清晨五点多就醒了,翻来覆去睡不着。本来想着再赖一会儿床,可窗外雾蒙蒙的,像是有什么东西在勾着我。算了,起床出去走走吧。
推开院门的那一刻,我愣住了。山上的雾气不知道什么时候涌了下来,把整个院子都染白了。空气湿湿的,凉凉的,吸一口进去,能感觉到水汽在鼻腔里打了个转。院墙边的柿子树只剩下光秃秃的枝桠,在雾气里若隐若现的,像一幅水墨画。
我披了件外套就往外走。平时熟悉的村路这会儿全变了样,两边的房子只剩下个模糊的轮廓。路边的草叶上全是露水,走几步鞋就湿了。我索性放慢了步子,反正也不赶时间。
村口那棵老槐树在雾里特别好看,树枝上挂着细细的水珠,风一吹就往下掉。树下蹲着一只花猫,看见我也不躲,就那么直愣愣地看着我。我蹲下来想摸摸它,它站起来伸了个懒腰,慢悠悠地走了,尾巴尖儿在雾气里晃了晃就不见了。

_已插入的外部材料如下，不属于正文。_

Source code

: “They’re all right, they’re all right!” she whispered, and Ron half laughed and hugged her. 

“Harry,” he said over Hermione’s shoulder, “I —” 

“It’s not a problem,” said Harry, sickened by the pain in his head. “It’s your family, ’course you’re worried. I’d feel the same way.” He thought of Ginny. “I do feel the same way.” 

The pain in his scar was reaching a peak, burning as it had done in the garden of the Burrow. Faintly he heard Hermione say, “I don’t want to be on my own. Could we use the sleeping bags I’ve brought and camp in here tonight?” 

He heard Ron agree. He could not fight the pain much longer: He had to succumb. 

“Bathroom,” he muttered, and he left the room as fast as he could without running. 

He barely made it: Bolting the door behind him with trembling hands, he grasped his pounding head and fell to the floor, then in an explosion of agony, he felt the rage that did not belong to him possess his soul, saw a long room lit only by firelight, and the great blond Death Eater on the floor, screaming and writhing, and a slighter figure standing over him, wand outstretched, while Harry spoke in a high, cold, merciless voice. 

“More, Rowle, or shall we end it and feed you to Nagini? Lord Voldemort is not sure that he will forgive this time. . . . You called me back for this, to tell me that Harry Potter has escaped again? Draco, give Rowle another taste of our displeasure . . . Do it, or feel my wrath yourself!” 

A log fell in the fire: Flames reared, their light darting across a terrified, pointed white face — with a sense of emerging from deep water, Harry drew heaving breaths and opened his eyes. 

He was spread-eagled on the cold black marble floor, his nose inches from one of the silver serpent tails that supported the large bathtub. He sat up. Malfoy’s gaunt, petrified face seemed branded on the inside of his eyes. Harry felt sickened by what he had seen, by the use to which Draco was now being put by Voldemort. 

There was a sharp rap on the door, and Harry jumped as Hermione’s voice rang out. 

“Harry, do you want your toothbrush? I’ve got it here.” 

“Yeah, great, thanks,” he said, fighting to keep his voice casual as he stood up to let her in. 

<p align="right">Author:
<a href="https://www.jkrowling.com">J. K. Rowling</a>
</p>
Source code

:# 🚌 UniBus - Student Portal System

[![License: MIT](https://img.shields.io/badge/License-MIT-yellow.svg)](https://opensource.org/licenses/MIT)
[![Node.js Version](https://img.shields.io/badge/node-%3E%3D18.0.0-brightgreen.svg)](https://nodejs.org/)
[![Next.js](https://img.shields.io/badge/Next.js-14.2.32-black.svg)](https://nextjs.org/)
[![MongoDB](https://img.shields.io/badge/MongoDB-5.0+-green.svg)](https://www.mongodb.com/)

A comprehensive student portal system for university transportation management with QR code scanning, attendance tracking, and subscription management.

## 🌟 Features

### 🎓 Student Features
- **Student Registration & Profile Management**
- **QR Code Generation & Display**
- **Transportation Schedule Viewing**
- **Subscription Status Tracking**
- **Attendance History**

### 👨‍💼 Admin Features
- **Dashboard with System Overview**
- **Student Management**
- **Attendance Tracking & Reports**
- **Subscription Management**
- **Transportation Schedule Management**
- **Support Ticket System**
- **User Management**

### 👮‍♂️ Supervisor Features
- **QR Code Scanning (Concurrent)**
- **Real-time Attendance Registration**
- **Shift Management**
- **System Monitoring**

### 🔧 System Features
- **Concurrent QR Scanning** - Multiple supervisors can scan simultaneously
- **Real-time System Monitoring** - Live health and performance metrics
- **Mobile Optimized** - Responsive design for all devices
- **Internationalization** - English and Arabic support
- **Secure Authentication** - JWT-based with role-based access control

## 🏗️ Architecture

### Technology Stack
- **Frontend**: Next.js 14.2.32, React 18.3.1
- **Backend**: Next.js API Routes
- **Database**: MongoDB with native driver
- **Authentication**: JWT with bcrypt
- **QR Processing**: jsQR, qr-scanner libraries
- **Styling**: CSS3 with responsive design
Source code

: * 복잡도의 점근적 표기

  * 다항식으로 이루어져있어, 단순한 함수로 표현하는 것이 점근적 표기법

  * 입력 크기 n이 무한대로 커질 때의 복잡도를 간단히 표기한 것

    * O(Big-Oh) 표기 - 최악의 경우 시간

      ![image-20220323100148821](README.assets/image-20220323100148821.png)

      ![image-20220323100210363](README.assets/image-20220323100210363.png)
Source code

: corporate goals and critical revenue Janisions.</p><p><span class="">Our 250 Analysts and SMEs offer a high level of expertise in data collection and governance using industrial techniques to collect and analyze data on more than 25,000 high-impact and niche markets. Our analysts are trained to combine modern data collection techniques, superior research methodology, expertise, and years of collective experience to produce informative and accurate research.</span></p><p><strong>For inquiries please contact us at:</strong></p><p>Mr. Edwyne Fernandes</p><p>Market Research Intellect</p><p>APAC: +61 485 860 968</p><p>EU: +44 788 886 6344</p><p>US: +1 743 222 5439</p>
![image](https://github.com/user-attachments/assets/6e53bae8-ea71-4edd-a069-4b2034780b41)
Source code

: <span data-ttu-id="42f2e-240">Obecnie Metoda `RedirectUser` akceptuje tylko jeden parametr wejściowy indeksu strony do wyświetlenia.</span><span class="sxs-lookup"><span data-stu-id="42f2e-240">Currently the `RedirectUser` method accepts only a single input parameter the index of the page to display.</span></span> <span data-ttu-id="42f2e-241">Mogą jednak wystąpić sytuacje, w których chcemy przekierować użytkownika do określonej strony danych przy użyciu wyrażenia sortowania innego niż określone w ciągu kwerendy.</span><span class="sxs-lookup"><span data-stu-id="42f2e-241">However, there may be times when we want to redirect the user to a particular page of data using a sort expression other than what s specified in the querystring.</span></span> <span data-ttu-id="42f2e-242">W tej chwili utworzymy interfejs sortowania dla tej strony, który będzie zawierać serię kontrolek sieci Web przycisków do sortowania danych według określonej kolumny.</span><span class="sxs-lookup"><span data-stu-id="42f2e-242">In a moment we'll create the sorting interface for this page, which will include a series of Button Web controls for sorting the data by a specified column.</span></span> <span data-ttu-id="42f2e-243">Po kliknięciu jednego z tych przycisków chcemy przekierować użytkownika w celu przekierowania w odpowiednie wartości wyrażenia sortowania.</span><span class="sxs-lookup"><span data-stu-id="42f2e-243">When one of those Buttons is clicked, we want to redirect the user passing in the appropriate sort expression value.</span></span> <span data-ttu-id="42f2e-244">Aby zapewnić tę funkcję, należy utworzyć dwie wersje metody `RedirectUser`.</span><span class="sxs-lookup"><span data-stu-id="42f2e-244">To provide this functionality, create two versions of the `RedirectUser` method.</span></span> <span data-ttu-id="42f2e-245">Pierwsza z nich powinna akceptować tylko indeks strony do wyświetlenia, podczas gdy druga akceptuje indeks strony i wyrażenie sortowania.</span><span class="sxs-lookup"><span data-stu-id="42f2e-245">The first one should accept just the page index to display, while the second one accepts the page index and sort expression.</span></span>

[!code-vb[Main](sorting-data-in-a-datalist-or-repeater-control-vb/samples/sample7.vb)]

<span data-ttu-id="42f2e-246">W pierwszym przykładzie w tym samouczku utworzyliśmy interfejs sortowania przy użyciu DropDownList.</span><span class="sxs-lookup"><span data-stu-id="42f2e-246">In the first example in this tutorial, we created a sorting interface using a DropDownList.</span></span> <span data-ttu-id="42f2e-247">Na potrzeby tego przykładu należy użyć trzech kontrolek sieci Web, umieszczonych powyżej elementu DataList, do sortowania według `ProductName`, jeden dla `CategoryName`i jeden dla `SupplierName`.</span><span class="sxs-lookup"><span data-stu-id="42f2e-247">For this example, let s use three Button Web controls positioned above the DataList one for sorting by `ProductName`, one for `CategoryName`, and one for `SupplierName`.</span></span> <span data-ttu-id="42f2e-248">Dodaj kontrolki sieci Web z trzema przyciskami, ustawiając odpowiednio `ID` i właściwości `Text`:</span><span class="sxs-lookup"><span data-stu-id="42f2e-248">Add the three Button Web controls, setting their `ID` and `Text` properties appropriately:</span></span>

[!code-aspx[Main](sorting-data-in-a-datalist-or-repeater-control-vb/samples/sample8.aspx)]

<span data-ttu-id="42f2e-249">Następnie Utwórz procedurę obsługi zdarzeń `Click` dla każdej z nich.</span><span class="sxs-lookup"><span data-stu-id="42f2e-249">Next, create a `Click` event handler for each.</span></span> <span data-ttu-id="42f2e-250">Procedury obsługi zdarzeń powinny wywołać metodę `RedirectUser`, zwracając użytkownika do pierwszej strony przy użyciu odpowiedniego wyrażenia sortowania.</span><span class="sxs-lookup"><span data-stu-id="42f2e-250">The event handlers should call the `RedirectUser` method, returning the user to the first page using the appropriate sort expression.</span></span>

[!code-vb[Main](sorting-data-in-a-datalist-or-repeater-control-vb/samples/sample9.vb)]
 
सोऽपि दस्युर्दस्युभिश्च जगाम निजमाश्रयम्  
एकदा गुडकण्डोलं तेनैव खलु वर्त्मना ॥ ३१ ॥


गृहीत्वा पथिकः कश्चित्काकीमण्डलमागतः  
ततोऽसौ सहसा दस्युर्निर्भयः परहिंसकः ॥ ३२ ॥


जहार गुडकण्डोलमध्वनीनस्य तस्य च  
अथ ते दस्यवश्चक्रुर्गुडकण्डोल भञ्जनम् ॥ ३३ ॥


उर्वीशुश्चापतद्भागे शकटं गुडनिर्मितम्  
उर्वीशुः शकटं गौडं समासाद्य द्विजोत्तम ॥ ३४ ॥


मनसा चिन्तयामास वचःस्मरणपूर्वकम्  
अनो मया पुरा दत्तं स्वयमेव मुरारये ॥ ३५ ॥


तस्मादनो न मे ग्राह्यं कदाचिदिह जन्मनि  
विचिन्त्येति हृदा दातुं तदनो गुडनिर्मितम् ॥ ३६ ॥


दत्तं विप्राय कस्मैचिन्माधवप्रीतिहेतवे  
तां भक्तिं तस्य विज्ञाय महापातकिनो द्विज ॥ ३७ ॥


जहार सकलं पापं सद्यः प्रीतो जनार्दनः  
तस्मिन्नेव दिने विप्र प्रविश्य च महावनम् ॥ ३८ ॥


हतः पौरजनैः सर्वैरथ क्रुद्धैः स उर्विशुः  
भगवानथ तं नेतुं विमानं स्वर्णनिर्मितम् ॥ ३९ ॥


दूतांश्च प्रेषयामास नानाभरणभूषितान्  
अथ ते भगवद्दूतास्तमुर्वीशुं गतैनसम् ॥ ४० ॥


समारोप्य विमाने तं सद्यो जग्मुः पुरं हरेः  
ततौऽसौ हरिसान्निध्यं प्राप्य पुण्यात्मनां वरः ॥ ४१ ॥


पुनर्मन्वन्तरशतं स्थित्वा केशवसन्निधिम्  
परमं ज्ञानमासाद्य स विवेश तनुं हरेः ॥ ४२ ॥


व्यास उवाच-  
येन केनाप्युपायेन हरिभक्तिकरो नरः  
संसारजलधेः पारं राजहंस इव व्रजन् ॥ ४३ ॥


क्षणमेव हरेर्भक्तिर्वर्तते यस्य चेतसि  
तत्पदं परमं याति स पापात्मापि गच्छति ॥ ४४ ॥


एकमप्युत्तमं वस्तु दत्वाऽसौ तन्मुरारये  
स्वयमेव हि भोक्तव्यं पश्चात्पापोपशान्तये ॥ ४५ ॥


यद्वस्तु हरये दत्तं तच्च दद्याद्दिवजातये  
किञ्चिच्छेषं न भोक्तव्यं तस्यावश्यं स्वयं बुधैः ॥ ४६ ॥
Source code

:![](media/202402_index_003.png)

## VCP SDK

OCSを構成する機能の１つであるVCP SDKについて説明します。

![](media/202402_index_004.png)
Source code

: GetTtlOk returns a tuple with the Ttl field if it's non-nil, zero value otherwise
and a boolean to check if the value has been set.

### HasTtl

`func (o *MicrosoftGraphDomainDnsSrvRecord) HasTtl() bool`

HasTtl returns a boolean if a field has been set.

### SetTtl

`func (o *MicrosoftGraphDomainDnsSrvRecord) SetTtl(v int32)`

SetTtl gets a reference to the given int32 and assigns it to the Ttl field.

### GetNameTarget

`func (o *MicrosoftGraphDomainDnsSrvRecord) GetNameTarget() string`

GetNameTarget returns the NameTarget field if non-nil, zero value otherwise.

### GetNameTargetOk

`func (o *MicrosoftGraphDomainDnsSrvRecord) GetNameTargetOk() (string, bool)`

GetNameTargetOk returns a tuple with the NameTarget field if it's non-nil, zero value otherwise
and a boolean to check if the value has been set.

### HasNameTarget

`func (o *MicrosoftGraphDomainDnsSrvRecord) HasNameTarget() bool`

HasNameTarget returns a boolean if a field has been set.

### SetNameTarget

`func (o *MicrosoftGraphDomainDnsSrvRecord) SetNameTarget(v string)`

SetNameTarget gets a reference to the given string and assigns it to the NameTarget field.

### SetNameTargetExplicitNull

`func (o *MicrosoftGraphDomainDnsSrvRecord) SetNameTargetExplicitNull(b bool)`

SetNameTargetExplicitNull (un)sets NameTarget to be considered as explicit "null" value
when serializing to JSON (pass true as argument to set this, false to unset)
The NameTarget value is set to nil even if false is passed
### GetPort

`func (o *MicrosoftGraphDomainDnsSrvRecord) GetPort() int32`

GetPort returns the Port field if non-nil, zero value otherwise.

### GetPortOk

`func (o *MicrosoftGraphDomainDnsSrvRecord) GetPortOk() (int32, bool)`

沿着小路往上走,雾气越来越浓。路边的野菊花还开着,黄黄的,小小的,沾着水珠特别精神。我停下来看了好一会儿,心想这花也是倔,天都这么冷了还开着。远处的山完全看不见了,只有近处的几棵树影影绰绰的,像站着一排哨兵。
走到半山腰的时候,听见有人在说话。走近了才看清是隔壁的老张,他正蹲在自家菜地里拔萝卜。萝卜拔出来还带着泥,白生生的一截,在雾气里看着特别水灵。他看见我,笑着说:“这天儿出来溜达,也不怕着凉。”我说:“这不看着雾大嘛,想出来看看。”他递给我一根萝卜,说:“带回去炖汤喝。”
我没推辞,拿着萝卜继续往上走。雾越来越厚,十来米外就什么都看不见了。路边的竹子被雾气压得弯了腰,水珠顺着叶子滴答滴答地往下掉。我站在那儿听了会儿,觉得这声音比什么音乐都好听。
转过一个弯,突然看见一片茶园。茶树整整齐齐的,一棵挨着一棵,在雾里绿得发亮。茶叶上全是水珠,闪着细细的光。我想起小时候,外婆总说雾大的天采的茶最好喝,带着山里的灵气。那时候不懂,现在好像有点明白了。
又走了一会儿,听见狗叫声。是村里王大爷家的黄狗,它从雾里钻出来,摇着尾巴朝我跑过来。我摸了摸它的脑袋,它就用湿漉漉的鼻子蹭我的手。跟着它往前走,不知不觉就到了村尾的小溪边。
溪水哗哗地流着,水面上腾起一层白雾,看着像仙境似的。溪边的石头上长满了青苔,绿得扎眼。我蹲下来把手伸进水里,凉丝丝的,很舒服。黄狗也凑过来喝水,喝完了就蹲在我旁边,跟我一起看雾气。
坐了大概有半个钟头,雾气开始慢慢散了。先是远处的山露出了个尖尖,然后近处的树也清晰起来。太阳从云缝里漏出几缕光,把雾气染成了淡淡的金色。我站起来拍拍裤子,黄狗也跟着站起来,摇了摇尾巴就往回跑了。
回到家的时候,雾气已经散得差不多了。院子里又恢复了原来的样子,只是地上湿漉漉的,空气中还留着那股子水汽的味道。我把萝卜洗干净,打算中午炖个汤喝。
推开门进屋的时候,突然觉得心里特别松快。好像那一身的雾气把心里的烦心事都吸走了,整个人轻飘飘的。我想,要是天天都能起这么个大早,看看这样的雾,日子该多好。